Suppose you draw $n$ samples from a uniform distribution where $X$ is from $(-100,100)$
Call your samples $X_1, X_2, . . . X_n$.
Next you draw one more sample, call it $X_0$. Then you start comparing $X_0$ to each of the $X_1, X_2, … X_n$ in turn, stopping only when $X_0 > X_i, 0 < i \leq n$
The expected value of $i$, as $n \rightarrow \infty$ is apparently $\infty$. I can't wrap my head around this counterintuitive result, and I would appreciate an explanation.
I will suppose that $i=n$ if $X_0$ is not greater than any of the $X_k.$
Then $$ \mathrm E(i) = \mathrm P(i \geq 1) + \mathrm P(i \geq 2) + \cdots + \mathrm P(i \geq n). $$
Obviously $\mathrm P(i \geq 1)=1$, but $i \geq 2$ only if $X_0$ is the greater of the values $X_0,X_1$; either of these is equally likely to be greater, so $\mathrm P(i \geq 2)=\frac12.$ Similarly, $i \geq 3$ only if $X_0$ is the greatest of the three values $X_0,X_1,X_2$; any of these is equally likely to be the greatest in the list, so $\mathrm P(i \geq 3)=\frac13.$ In general, for $k \leq n,$ $i \geq k$ only if $X_0$ is the greatest of the $k$ values $X_0,X_1,\ldots,X_k$; any of these is equally likely to be the greatest in the list, so $\mathrm P(i \geq k)=\frac1k.$
In summary, $\mathrm E(i) = 1 + \frac12 + \frac13 + \ldots + \frac1n.$ Now let $n \to \infty.$
To prove that $\mathrm E(i) = \mathrm P(i \geq 1) + \mathrm P(i \geq 2) + \cdots + \mathrm P(i \geq n),$ one possible approach is to observe that $$ \mathrm P(i \geq k) = \mathrm P(i = 1) + \mathrm P(i = 2) + \cdots + \mathrm P(i = k), $$ break up all the terms of the sum this way, and recombine them to get $$\mathrm P(i = 1) + 2\mathrm P(i = 2) + \cdots + n\mathrm P(i = n).$$
Another way is to define $Z_k = 1$ if $i \geq k,$ $Z_k = 0$ otherwise, that is, $Z_k$ is an indicator variable saying whether we compared $X_0$ to $X_k$ (as opposed to stopping earlier).

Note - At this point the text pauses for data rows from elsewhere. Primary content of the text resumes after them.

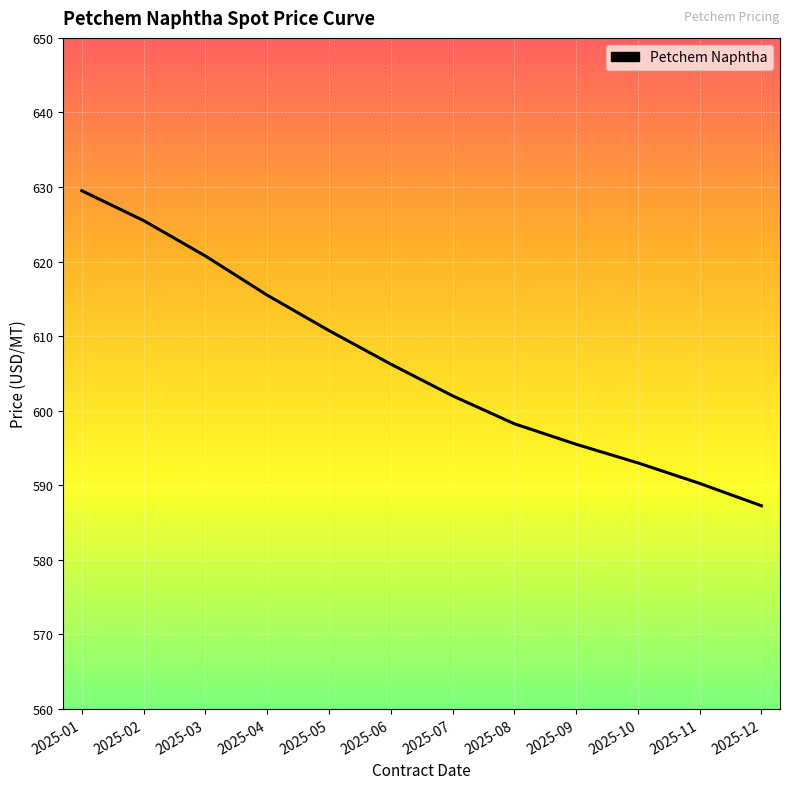

Which label corresponds to the smallest value in the chart?

2025-12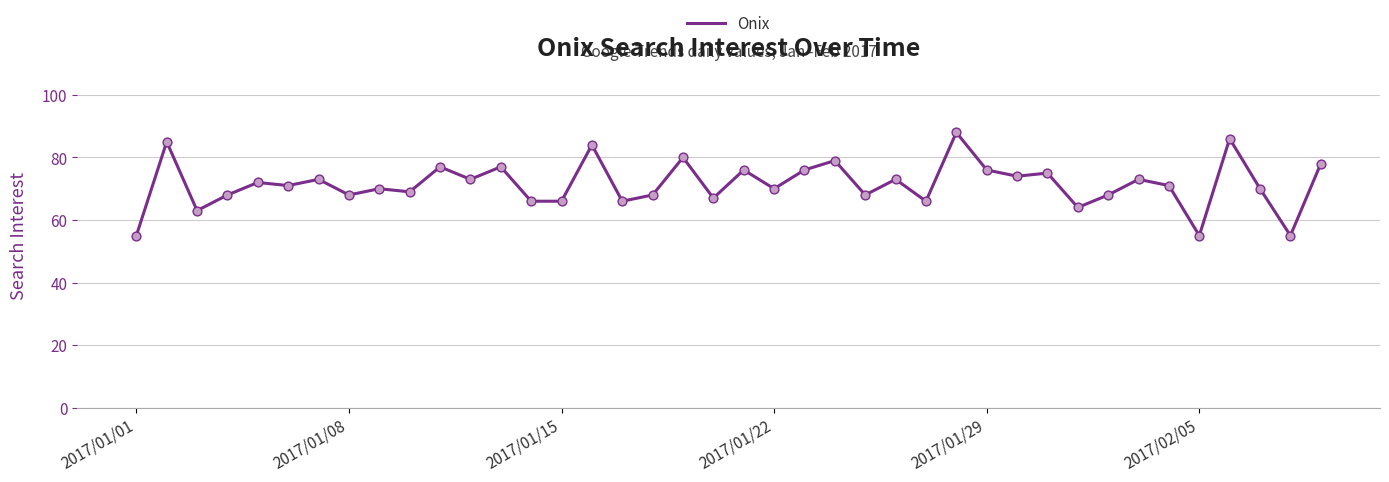

What is the greatest value displayed?

88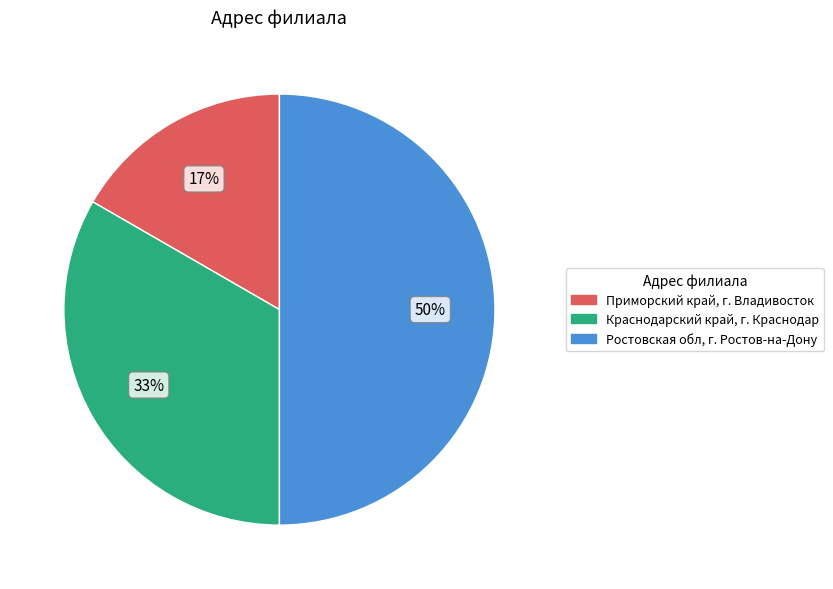

What percentage is the Краснодарский край, г. Краснодар slice, to the nearest percent?

33%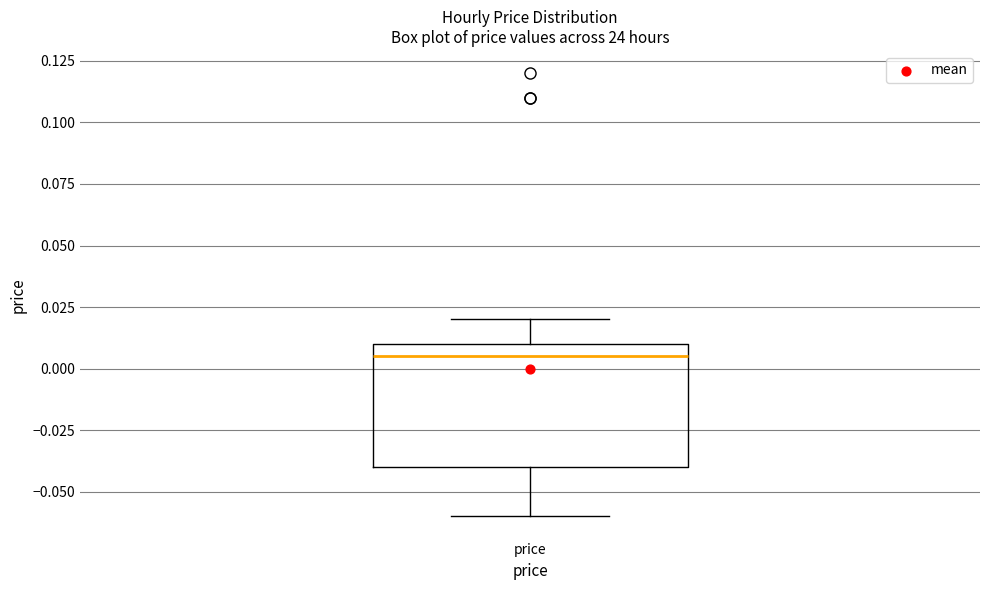

Transcribe this box plot: give where the median line is, the range the box spans, and where the two whiskers end, as read against the y-axis. The values are not printed on the chart, so give them approximately, as read against the axis.

median 0.005, box -0.040 to 0.010, whiskers -0.060 to 0.020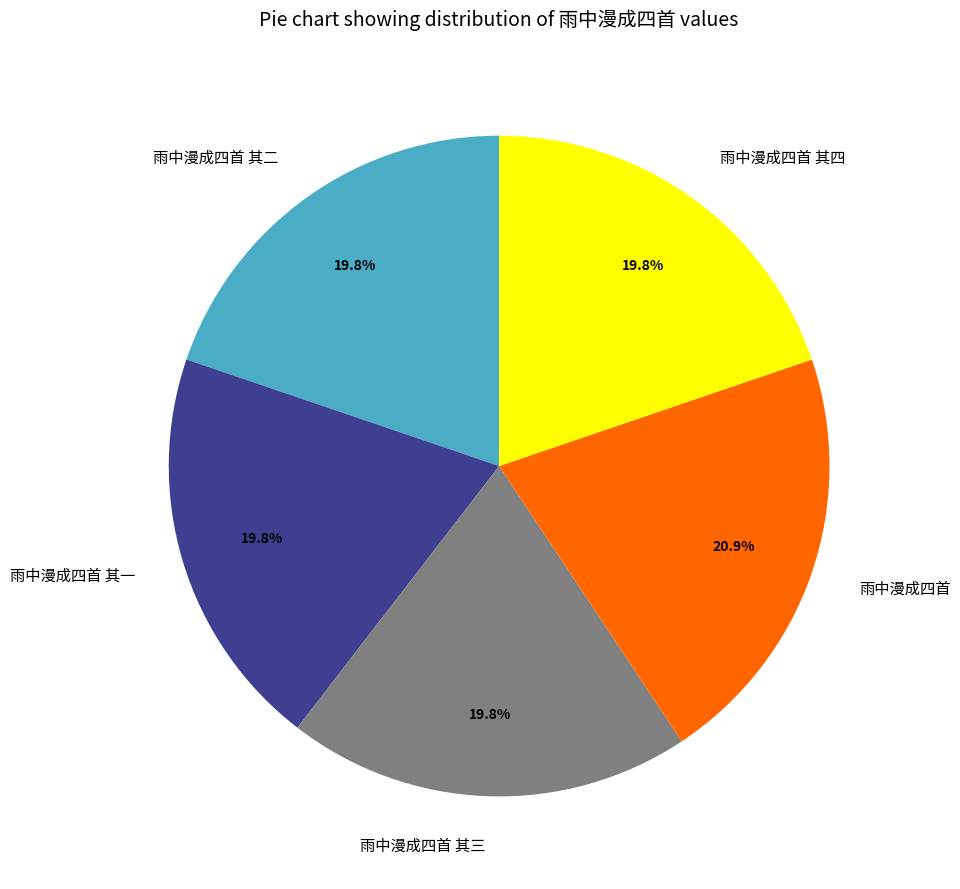

To the nearest percent, what is the difference between the largest and smallest slice percentages?

1%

But since $i$ is just the number of comparisons we made, $i = Z_1 + Z_2 + \cdots + Z_n$ (adding $1$ for each $X_k$ that actually got compared and $0$ for each of the others), and by linearity of expectation, $$\mathrm E(i) = \mathrm E(Z_1) + \mathrm E(Z_2) + \cdots + \mathrm E(Z_n).$$
But $Z_k = 1$ if and only if $i \geq k,$ so $\mathrm E(Z_k) = \mathrm P(i \geq k),$ and the conclusion follows immediately.